A divisional application is one that is filed after an initial non-provisional patent application is filed and in which the PTO examiner says that the initial application has claims for two or more different inventions. A patent can only claim a single invention. If the PTO examiner believes that more than one invention is being claimed, the PTO examiner will require an election of claims, or make a restriction requirement. Currently, the PTO has increased the number of restriction requirements to inventors. Therefore, election / restriction requirements are becoming more common.
In such a case, one possible response is to delete the claims for one of the inventions from the parent application and file those deleted claims in a second, divisional application. If the claims for both inventions are found allowable, the inventor will end up with two patents.

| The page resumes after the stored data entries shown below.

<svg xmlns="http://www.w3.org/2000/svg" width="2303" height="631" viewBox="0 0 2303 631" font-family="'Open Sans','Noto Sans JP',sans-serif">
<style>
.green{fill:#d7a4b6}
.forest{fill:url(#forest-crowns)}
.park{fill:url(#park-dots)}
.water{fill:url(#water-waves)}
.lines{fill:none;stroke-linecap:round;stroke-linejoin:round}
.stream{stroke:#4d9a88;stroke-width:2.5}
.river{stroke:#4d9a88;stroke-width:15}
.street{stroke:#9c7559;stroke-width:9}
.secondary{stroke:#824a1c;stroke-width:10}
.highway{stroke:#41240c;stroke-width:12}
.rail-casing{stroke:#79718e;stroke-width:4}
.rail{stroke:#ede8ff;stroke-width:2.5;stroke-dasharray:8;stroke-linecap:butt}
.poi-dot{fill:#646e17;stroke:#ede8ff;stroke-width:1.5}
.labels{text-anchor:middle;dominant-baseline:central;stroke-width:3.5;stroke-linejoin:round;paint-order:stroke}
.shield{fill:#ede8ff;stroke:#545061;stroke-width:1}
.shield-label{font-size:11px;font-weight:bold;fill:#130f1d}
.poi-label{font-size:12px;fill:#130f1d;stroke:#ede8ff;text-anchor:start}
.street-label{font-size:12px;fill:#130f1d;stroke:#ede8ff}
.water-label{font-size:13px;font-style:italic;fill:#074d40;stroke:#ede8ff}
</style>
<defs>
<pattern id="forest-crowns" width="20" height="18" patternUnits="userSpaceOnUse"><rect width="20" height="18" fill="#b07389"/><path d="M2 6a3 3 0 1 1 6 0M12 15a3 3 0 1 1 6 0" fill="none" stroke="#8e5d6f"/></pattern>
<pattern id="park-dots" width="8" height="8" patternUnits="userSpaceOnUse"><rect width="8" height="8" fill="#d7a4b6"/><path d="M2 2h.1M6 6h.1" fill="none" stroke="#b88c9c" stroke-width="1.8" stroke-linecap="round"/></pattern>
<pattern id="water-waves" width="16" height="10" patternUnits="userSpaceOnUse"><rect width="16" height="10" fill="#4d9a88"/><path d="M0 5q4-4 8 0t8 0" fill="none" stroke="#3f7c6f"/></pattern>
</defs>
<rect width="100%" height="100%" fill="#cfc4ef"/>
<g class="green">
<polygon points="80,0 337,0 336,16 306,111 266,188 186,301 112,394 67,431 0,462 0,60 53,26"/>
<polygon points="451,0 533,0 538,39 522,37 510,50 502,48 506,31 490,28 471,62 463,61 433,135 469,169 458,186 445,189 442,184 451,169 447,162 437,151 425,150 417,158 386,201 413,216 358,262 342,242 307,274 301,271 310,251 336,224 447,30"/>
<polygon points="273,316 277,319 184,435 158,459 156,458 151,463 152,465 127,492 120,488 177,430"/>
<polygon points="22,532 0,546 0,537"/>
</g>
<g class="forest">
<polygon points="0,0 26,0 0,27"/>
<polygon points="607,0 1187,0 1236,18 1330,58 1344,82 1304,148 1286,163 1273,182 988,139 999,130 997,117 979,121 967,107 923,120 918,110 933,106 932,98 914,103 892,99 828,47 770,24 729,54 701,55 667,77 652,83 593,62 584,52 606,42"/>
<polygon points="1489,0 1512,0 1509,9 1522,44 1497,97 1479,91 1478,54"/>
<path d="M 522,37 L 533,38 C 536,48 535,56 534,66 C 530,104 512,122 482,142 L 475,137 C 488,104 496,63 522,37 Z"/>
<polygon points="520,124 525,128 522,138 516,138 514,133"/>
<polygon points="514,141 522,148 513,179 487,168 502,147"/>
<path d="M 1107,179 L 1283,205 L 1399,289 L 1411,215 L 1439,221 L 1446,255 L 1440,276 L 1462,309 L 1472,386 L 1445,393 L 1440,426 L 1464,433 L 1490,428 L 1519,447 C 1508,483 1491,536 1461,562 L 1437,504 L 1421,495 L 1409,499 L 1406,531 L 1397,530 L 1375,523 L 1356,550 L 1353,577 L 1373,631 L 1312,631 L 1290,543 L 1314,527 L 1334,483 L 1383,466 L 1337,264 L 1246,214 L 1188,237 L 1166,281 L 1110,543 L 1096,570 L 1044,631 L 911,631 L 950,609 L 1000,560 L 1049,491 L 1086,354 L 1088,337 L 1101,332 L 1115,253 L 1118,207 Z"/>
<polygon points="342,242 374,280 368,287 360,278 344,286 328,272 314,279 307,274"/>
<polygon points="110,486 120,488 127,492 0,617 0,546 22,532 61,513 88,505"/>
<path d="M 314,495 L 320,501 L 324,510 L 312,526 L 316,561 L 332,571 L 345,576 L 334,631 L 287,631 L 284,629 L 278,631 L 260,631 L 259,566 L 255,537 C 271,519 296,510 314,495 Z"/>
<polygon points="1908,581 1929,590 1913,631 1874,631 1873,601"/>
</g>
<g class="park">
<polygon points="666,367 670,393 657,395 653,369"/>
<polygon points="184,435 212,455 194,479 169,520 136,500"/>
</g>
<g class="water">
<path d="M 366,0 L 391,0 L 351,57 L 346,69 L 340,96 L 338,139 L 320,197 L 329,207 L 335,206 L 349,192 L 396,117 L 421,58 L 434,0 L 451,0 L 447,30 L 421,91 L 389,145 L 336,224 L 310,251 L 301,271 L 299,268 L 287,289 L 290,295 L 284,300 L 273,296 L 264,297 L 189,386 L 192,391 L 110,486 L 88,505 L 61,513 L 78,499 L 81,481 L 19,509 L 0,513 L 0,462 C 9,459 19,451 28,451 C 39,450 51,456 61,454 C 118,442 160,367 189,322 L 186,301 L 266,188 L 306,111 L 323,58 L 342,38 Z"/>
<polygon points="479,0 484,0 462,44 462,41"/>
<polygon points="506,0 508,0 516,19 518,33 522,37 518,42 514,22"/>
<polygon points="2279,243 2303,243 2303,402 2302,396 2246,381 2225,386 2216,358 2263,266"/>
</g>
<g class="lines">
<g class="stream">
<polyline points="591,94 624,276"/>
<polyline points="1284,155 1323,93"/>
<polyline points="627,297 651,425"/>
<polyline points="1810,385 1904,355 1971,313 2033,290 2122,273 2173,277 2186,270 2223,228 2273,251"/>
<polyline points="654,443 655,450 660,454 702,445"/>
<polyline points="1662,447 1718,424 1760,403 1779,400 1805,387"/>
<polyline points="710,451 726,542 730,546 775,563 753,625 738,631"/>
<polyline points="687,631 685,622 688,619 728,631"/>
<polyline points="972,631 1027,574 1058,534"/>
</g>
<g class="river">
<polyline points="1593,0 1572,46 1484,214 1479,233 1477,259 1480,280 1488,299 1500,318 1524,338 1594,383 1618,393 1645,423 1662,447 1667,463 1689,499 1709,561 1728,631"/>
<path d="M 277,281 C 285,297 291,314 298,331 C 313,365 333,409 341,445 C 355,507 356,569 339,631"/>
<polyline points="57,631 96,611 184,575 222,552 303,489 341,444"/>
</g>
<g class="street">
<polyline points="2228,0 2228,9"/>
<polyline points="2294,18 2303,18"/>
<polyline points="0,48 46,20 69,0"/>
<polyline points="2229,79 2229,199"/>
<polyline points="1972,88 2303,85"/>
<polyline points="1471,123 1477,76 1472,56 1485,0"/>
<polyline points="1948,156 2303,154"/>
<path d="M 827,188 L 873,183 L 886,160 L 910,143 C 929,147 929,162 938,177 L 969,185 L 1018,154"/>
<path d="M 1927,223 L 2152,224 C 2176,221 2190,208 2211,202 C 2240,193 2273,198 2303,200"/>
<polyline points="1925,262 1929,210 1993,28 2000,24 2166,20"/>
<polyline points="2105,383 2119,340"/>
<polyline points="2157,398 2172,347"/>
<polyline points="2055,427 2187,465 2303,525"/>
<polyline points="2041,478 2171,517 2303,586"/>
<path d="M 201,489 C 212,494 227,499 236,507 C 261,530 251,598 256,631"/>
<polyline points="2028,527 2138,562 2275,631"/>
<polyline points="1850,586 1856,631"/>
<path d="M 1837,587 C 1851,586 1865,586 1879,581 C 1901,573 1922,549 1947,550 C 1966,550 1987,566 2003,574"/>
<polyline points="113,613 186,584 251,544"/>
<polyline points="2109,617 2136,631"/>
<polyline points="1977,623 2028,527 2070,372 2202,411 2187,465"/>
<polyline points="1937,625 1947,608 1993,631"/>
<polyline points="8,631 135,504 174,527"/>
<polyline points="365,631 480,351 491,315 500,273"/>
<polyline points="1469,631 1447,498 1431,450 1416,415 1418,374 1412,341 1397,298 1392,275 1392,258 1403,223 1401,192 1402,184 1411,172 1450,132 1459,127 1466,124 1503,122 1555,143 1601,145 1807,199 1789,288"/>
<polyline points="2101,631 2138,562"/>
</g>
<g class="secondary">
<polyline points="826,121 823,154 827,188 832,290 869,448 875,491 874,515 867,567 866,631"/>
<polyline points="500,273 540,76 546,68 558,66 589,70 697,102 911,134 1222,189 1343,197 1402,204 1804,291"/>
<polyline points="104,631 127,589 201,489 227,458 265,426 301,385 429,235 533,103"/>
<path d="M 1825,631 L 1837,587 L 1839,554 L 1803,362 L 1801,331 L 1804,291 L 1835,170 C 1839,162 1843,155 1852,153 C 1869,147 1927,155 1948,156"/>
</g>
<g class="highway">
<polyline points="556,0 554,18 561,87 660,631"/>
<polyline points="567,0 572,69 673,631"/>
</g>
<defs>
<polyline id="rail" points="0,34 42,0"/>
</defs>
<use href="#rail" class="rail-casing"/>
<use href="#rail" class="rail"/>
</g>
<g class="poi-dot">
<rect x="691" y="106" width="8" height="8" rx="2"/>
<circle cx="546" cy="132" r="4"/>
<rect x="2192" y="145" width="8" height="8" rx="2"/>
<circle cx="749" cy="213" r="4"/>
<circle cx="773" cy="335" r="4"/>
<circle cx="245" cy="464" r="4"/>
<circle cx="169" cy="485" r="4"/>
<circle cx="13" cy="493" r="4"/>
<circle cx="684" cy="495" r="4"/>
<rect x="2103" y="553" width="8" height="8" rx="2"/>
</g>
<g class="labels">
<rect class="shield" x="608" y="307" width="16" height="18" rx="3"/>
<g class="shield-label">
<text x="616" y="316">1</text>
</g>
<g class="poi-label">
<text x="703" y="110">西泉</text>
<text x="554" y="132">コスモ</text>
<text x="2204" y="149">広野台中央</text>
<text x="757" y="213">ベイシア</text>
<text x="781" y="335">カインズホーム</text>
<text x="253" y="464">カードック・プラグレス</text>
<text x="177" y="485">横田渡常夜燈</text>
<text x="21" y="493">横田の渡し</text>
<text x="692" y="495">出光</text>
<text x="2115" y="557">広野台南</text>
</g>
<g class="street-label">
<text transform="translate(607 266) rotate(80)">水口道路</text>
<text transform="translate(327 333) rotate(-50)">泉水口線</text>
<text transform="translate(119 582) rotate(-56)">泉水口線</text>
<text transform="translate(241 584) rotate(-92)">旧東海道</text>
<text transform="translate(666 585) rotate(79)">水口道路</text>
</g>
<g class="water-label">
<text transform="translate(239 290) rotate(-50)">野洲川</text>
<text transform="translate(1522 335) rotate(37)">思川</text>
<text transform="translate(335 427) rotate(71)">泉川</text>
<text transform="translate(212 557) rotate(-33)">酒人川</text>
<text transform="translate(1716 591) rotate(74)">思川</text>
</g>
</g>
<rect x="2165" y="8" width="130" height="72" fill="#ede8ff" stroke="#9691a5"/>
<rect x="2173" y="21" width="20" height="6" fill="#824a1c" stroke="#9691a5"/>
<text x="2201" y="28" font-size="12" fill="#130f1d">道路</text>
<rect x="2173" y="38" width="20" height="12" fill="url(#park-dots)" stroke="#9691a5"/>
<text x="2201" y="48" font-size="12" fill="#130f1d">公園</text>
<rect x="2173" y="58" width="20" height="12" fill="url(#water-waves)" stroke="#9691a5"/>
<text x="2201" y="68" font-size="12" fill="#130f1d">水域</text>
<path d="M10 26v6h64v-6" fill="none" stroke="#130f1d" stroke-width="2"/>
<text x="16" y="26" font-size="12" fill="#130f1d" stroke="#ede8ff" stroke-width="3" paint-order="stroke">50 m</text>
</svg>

What is a continuation in part (CIP) application?
A continuation in part (CIP) patent application is one in which further development occurs on an invention after the initial, non-provisional (parent) patent application is filed. New subject matter is added to the parent application and the new patent application is called a CIP application. As long as the new developments in the invention are added to a patent application that is still pending, then the parent application will not be cited against the inventor by the PTO examiner. A pending patent application is one that has not been issued or abandoned.
If a patent application claiming the new developments is not filed while the parent application is pending, then the PTO examiner may use the parent application against the inventor by stating that the new developments are not novel or are obvious in view of the parent application.
What about protecting the invention outside the United States?
First of all, a United States patent will protect an invention from others making the invention in a different country and then importing the product into the United States. Therefore, if the market an inventor is trying to protect is in the United States, foreign patent protection may not be necessary.
If an inventor wishes to market and protect an invention outside the United States, a patent application must be filed for each country in which protection is desired. One alternative to immediately filing patent applications in every desired country is to file a patent application under the Patent Cooperation Treaty (PCT). A PCT application must be filed within one year of filing any patent application for the invention and allows the inventor 30 months after the first filing date to file patent applications in countries outside the United States.
An inventor should be mindful that the patent laws for other countries differ from the patent laws of the United States. Accordingly, practices acceptable in the United States may prevent an inventor from obtaining patent protection in another country. If foreign patent protection is desired, a patent attorney should be consulted. In many cases, the United States based patent attorney will work closely with a patent attorney in the country of interest to secure the inventor's patent rights.
Disclaimer: The above information is offered as general information that may or may not be applicable to specific situations. The reader is cautioned to obtain the advice of a patent attorney before acting on the basis of the above information.